The founders of the nation listed 27 specific grievances in our Declaration of Independence, including some which ring pretty close to home today. The second paragraph of the document begins with the sentence, “We hold these truths to be self-evident, that all men are created equal, that they are endowed by their Creator with certain unalienable Rights, that among these are Life, Liberty and the pursuit of Happiness.”

Eleven years later, the states came together to write a constitution for our your nation. The preamble to that document reads, “We the People of the United States, in Order to form a more perfect Union, establish Justice, insure domestic Tranquility, provide for the common defence, promote the general Welfare, and secure the Blessings of Liberty to ourselves and our Posterity, do ordain and establish this Constitution for the United States of America.”

110 years after the founding of our nation, the Statue of Liberty was erected in New York City. Poet Emma Lazarus was commissioned to write a poem to help fundraise for the statue. At the time she was involved in work to aid refugees who were fleeing anti semitic persecution in eastern Europe and saw the horrific conditions they were forced to live in. Her poem, called The New Colossus, contained the phrase, “Give me your tired, your poor, Your huddled masses yearning to breathe free, The wretched refuse of your teeming shore.
Send these, the homeless, tempest-tost to me, I lift my lamp beside the golden door!”
which has become synonymous with the United States and the Statue of Liberty in particular, over the ensuing century.

These three statements of the core of our nation’s values are still true today. All people are endowed with the rights stated in the Declaration of Independence, many Americans are striving to create the more perfect union described in the preamble to the Constitution, and many Americans want to welcome the oppressed, hungry, and downtrodden to our shores. There is also a large contingent in the country who is actively seeking to destroy these values.

Today, I fly the flags of all fifty states at my home. I do so because our nation is a union of many people. The flags of the fifty states represent the culture and individuality of their community. Some have roots in heraldry, some have native themes going back thousands of years. Some are simple designs and some are vastly complicated. Vexillologically speaking, some are designed well, and some are not. Some have designs which go back centuries and some are less than a decade old.

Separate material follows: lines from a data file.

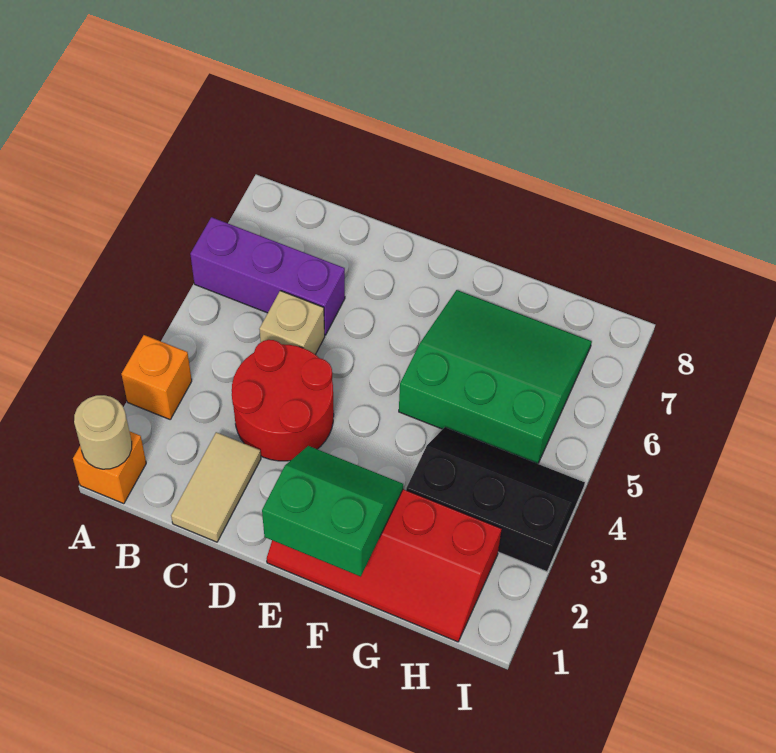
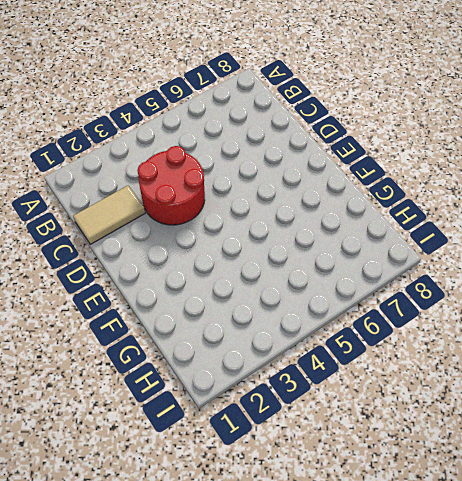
none -> orange brick A1 level 1
none -> orange brick A3 level 1

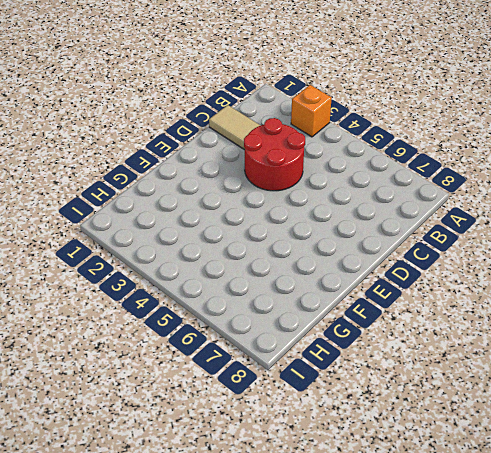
none -> orange brick A1 level 1
none -> purple brick A6:C6 level 1

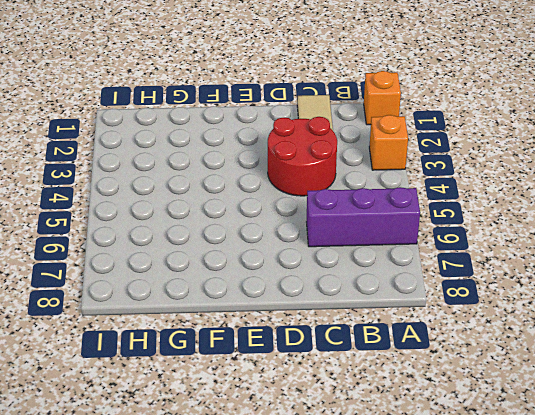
none -> tan brick C5 level 1
none -> red slope E1:H2 level 1 top 2

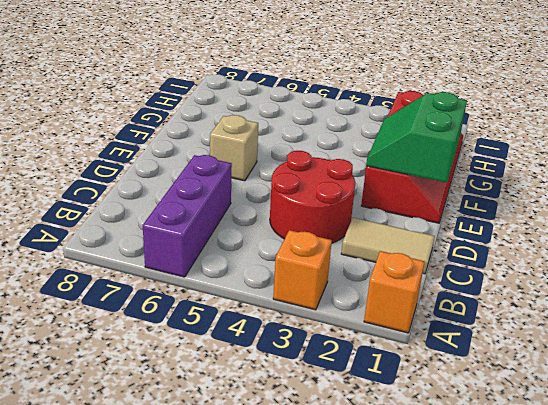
tan brick E6 level 1 -> tan brick C5 level 1
none -> green slope F5:H7 level 1 top 5
none -> black slope G3:I4 level 1 top 3

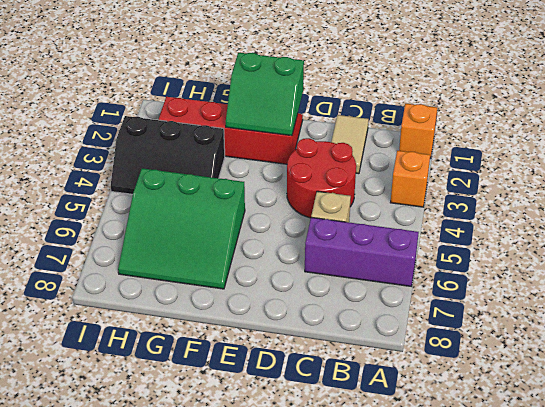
none -> tan round brick A1 level 2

These flags are a picture of our nation, imperfect and striving to form that more perfect union mentioned in the preamble. Look at the reverse of the Seal of the United States on the left side of the one dollar bill. Notice that the pyramid is unfinished. There is still work to do and only we can do it!

Image of Cruesbreck House With All 50 State Flags Flying
Cruesbreck House With All 50 State Flags Flying

The current flag of the United States and the first flag of the United States (Betsy Ross) are flying on the flag poles. The US flag was flown over the United States Capitol on May 14, 2000. The Betsy Ross flag belonged to John Alvis, the father of my flagpoles.